In vivo quantitative proteomic analysis of porcine alveolar macrophages in PRRSV-infected pigs.

Porcine reproductive and respiratory syndrome (PRRS), a highly infectious immunosuppressive disease caused by porcine reproductive and respiratory syndrome virus (PRRSV), has led to significant economic losses in the global swine industry. The complexity of preventing and controlling PRRS, compounded by the limited efficacy of current vaccines, underscores the urgent need to identify antiviral targets and develop effective therapeutics against PRRSV. From the perspective of virus-host interactions, the discovery of target molecules associated with PRRSV resistance offers a promising strategy for future disease management.
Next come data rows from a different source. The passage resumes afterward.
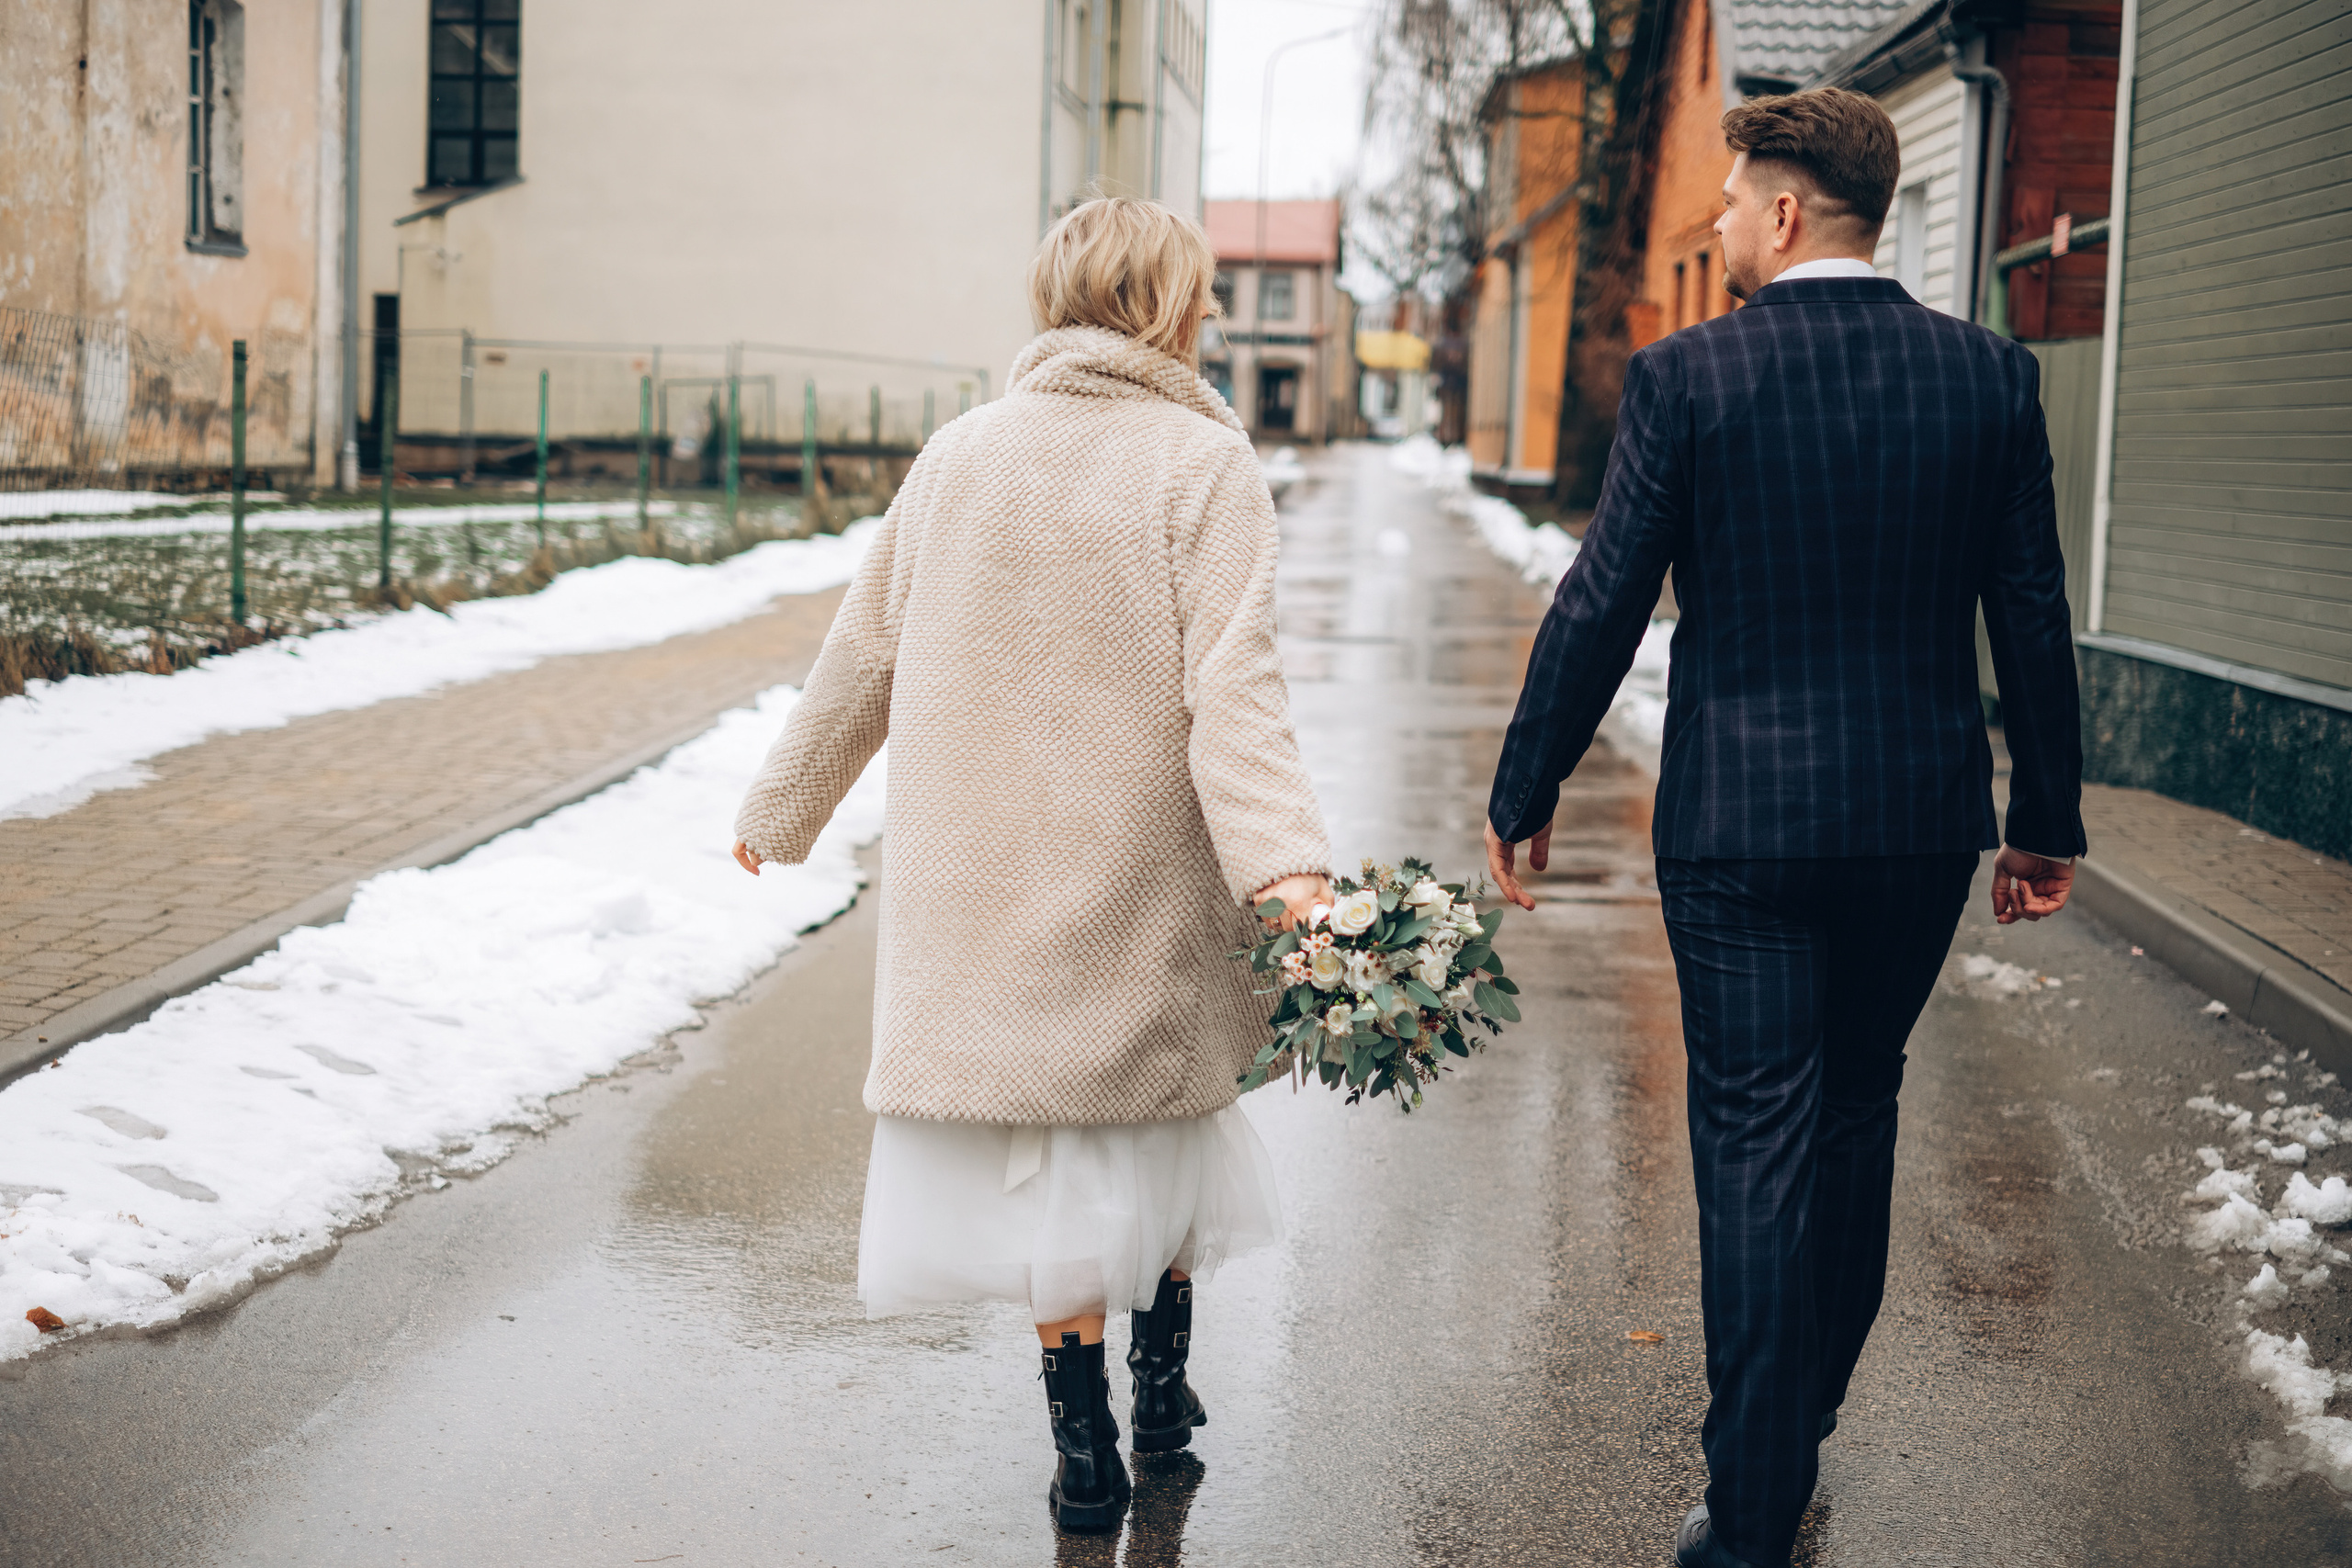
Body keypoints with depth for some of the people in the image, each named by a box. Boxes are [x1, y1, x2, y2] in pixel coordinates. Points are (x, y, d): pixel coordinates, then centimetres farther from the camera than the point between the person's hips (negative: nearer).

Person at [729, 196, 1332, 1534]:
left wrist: (784, 806, 23)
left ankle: (1087, 1445, 10)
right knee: (1161, 1094, 18)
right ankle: (1162, 1376, 31)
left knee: (1049, 1127, 7)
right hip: (1146, 874, -3)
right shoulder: (1203, 465, -8)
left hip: (983, 874, 3)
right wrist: (1286, 866, -28)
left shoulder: (960, 455, 4)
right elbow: (1232, 686, -21)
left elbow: (865, 655, 11)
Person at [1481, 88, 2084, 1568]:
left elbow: (1600, 607, -8)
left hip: (1739, 821, -3)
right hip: (1923, 819, 4)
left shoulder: (1686, 377, -10)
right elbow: (2034, 615, 3)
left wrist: (1524, 794, 3)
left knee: (1757, 1144, 1)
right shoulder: (1991, 374, 0)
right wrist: (2049, 820, 13)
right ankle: (1804, 1410, 36)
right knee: (1857, 1114, 20)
In this study, we conduct a comprehensive proteomic analysis using data-independent acquisition (DIA) mode to investigate the host response throughout the acute phase of PRRSV infection. This approach provides critical insights into the regulation of host antiviral and immune pathways during acute infection, advancing our theoretical understanding of PRRSV-host interactions and host gene dynamics during this critical phase. Notably, we identified SCARB2, a major lysosomal membrane protein associated with cholesterol metabolism, as a potential regulator of PRRSV replication. These findings offer novel perspectives for the prevention and control of PRRSV, contributing to the development of targeted antiviral strategies.